Bills cover drug costs, emissions Elliott urges equal medicine prices

February 04, 1993|By Kerry O'Rourke | Kerry O'Rourke,Staff Writer

Carroll Del. Donald B. Elliott wants to lower the price of prescription drugs and make all state residents share the cost of clean air.

Last week the Republican, who also represents Howard County, introduced two bills in the General Assembly designed to accomplish these goals.

Committee hearings on the bills had not been scheduled yesterday, he said. The bills are:

* Drug pricing -- House Bill 554.

Mr. Elliott, who operates Union Bridge Pharmacy with his wife, Jeanne, expects opposition to the legislation, which would require pharmaceutical companies to stop what he calls "price discrimination."

Companies charge different buyers different prices for the same drugs, he said.

Hospitals, for example, are considered "most favored purchasers" and are charged less than retail pharmacies, he said.

The bill would allow discounts for buying in larger quantities to continue, Mr. Elliott said.

The legislation is modeled after a similar law in Wisconsin, he said.

The delegate said he wants pharmaceutical companies to be more sensitive about the prices they charge.

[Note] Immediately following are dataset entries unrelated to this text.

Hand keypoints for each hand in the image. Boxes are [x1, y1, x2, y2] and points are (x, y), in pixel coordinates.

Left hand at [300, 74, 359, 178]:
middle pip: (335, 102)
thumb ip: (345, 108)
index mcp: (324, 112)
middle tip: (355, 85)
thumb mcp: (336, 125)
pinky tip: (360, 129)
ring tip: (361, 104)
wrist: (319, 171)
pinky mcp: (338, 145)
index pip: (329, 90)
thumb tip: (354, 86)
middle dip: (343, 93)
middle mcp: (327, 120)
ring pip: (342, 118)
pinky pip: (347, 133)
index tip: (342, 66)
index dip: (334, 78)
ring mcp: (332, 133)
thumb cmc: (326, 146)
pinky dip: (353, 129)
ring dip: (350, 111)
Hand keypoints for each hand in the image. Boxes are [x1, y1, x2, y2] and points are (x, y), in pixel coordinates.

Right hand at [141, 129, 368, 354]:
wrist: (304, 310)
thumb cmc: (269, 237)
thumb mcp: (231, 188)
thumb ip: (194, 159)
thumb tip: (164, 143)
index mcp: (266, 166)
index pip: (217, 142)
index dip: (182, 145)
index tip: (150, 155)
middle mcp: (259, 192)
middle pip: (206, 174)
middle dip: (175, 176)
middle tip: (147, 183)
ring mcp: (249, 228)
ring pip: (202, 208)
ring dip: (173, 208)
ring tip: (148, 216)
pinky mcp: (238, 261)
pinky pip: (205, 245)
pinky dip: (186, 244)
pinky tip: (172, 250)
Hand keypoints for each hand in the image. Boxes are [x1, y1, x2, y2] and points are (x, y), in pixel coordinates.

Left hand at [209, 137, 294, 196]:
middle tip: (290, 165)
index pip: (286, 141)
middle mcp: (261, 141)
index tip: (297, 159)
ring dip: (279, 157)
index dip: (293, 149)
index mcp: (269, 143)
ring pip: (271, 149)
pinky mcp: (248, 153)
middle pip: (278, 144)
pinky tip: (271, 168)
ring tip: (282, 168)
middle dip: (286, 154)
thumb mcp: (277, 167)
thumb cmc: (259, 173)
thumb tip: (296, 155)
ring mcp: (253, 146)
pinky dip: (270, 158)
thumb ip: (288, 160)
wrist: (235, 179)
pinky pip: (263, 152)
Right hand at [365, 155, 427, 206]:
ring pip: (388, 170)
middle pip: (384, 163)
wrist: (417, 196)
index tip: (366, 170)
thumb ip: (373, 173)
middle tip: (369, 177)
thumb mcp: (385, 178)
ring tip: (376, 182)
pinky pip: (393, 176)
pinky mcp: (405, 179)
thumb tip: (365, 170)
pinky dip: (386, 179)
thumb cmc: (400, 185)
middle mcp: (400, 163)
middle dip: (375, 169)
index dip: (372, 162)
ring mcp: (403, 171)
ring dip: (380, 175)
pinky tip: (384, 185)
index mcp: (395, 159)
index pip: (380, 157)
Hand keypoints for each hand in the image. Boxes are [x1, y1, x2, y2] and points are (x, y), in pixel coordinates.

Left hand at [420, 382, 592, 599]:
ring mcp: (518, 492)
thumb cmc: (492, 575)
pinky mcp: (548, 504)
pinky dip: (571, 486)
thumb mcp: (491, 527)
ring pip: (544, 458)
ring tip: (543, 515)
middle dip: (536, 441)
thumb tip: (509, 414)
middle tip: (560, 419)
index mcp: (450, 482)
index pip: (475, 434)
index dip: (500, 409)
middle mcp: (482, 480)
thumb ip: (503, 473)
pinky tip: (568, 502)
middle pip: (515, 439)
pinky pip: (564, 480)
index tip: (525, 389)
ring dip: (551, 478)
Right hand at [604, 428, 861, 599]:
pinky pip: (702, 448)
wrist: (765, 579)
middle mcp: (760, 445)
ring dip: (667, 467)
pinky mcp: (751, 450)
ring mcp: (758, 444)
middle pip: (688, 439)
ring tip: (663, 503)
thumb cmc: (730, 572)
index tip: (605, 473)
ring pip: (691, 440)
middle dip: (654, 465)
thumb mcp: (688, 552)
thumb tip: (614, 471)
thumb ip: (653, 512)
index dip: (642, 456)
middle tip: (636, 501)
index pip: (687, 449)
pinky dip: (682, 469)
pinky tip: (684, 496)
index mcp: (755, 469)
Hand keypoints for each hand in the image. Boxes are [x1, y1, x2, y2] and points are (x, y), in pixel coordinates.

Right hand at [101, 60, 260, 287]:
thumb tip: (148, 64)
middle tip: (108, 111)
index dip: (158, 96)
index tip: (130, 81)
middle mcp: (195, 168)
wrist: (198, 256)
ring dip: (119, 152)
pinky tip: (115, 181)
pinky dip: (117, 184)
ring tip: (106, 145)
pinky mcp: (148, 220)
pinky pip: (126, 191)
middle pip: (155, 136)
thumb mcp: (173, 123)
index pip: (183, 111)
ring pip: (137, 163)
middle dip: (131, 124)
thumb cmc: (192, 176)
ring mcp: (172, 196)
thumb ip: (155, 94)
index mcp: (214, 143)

"As a pharmacist, I'm embarrassed" to charge customers $40 for 30 high blood pressure tablets, for example, he said.

Frederick lobbyist Daniel T. Doherty Jr., who represents the Pharmaceutical Manufacturers Association in Annapolis, has said he would oppose the bill, Mr. Elliott said.

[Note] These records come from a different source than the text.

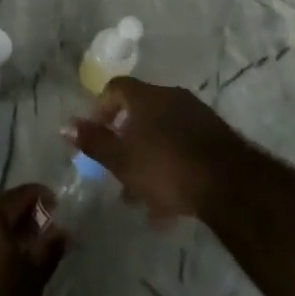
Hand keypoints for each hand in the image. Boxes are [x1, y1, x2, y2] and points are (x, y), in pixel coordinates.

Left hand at [0, 185, 66, 295]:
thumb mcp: (33, 278)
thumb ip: (49, 248)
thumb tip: (63, 230)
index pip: (21, 195)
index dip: (42, 198)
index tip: (58, 210)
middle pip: (0, 210)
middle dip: (23, 220)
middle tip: (43, 239)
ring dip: (4, 237)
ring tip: (23, 259)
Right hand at [67, 77, 251, 222]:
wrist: (229, 183)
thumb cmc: (166, 167)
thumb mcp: (122, 159)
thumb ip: (93, 141)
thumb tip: (65, 125)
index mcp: (147, 97)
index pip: (116, 88)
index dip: (101, 108)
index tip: (95, 135)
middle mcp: (172, 98)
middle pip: (140, 114)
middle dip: (126, 143)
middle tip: (117, 172)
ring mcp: (197, 117)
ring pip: (162, 136)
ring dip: (148, 162)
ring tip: (141, 199)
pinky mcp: (216, 140)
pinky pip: (183, 149)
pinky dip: (171, 169)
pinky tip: (168, 208)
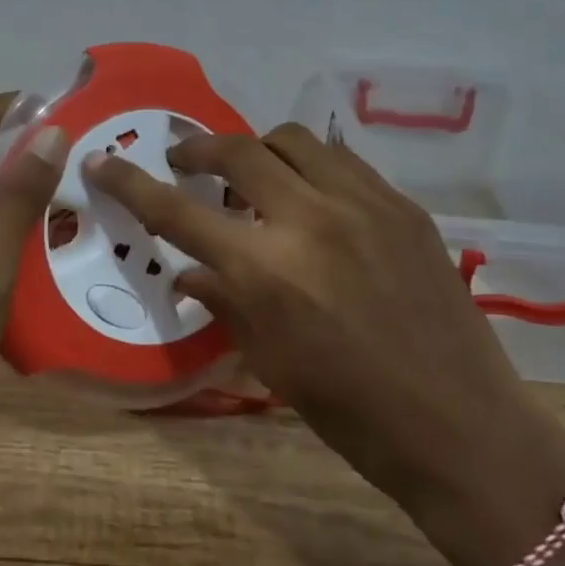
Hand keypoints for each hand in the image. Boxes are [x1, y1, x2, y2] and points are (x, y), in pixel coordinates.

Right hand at [84, 123, 564, 565]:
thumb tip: (186, 272)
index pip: (178, 211)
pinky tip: (311, 194)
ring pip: (292, 139)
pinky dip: (311, 165)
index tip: (103, 162)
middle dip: (197, 149)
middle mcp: (310, 219)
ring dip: (258, 149)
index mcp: (267, 270)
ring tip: (253, 175)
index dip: (131, 184)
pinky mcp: (402, 204)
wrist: (461, 426)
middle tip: (185, 162)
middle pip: (236, 150)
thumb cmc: (352, 412)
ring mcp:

Mr. Doherty could not be reached for comment yesterday.

The bill will be heard in the Economic Matters Committee.

* Vehicle Emissions Fee -- House Bill 573.

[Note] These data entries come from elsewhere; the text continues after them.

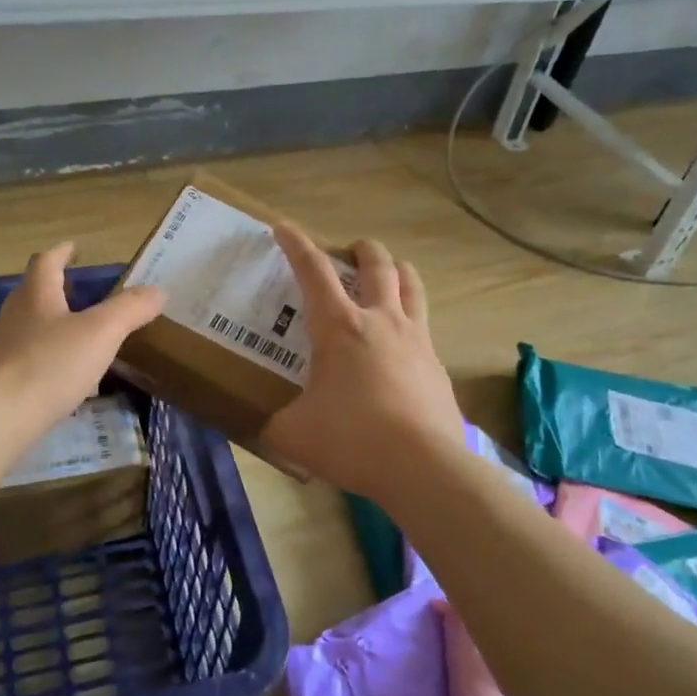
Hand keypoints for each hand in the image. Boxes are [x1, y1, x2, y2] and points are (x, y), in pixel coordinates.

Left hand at [0, 243, 164, 447]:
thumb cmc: (48, 365)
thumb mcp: (100, 333)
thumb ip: (130, 309)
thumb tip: (158, 290)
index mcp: (36, 295)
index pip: (47, 262)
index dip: (62, 252)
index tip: (75, 249)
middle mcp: (14, 316)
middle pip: (34, 293)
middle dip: (57, 289)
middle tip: (83, 292)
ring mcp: (2, 350)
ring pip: (29, 327)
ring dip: (52, 324)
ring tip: (78, 334)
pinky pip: (26, 360)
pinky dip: (46, 358)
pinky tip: (62, 375)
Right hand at [260, 223, 464, 498]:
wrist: (424, 468)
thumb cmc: (352, 440)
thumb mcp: (293, 435)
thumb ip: (272, 425)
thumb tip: (260, 427)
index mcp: (339, 327)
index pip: (313, 271)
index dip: (296, 244)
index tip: (283, 227)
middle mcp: (381, 320)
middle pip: (377, 264)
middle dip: (361, 250)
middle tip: (349, 252)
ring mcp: (416, 340)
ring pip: (411, 284)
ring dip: (396, 271)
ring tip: (387, 275)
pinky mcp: (437, 365)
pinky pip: (424, 326)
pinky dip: (411, 319)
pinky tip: (401, 343)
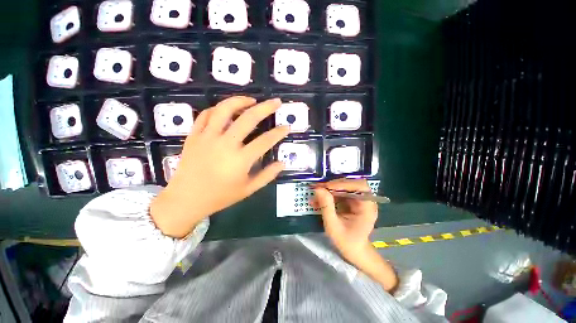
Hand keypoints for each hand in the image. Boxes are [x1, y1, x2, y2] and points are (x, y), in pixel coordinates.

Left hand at [150, 96, 289, 237]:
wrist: (186, 199)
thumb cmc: (220, 196)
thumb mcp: (248, 189)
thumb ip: (267, 176)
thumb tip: (282, 163)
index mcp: (240, 159)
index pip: (265, 141)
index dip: (279, 133)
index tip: (287, 127)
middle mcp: (225, 144)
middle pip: (248, 118)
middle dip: (266, 108)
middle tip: (276, 102)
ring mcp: (208, 137)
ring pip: (225, 110)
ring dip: (240, 101)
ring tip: (251, 100)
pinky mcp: (194, 135)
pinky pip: (206, 115)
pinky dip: (217, 109)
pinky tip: (226, 109)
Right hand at [313, 179, 376, 264]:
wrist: (354, 251)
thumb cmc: (347, 242)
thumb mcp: (333, 226)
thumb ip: (326, 207)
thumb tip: (318, 189)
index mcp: (367, 207)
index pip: (359, 186)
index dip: (343, 184)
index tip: (326, 187)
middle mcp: (365, 200)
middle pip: (351, 184)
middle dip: (333, 185)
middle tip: (318, 188)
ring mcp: (358, 200)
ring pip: (343, 187)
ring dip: (329, 190)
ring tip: (315, 196)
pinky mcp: (351, 201)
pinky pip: (339, 193)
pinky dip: (328, 195)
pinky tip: (318, 200)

All state residents should share in the cost of cleaning up Maryland's air, Mr. Elliott said.

His bill, which has been introduced in past sessions, would require all residents, not just those in counties where vehicle emissions tests are required, to pay an emissions control fee.

Currently, emissions tests are required in the state's eight metropolitan counties. In 1995, six more counties will be included.

The federal Clean Air Act of 1990 has made the tests more stringent and more expensive, Mr. Elliott said.

"All Marylanders should pay for air quality," he said. "It's fair."

Under his legislation, residents would pay a fee when they register their vehicles instead of when their vehicles are inspected, he said.

The fee probably would be less than the cost of the vehicle test, which is expected to increase to $15-$25 because of the Clean Air Act, Mr. Elliott said.

A spokesman for the Maryland Department of the Environment said he had not read the bill and could not comment about whether the department would support or oppose it.

The bill will be heard in the Environmental Matters Committee, of which Mr. Elliott is a member.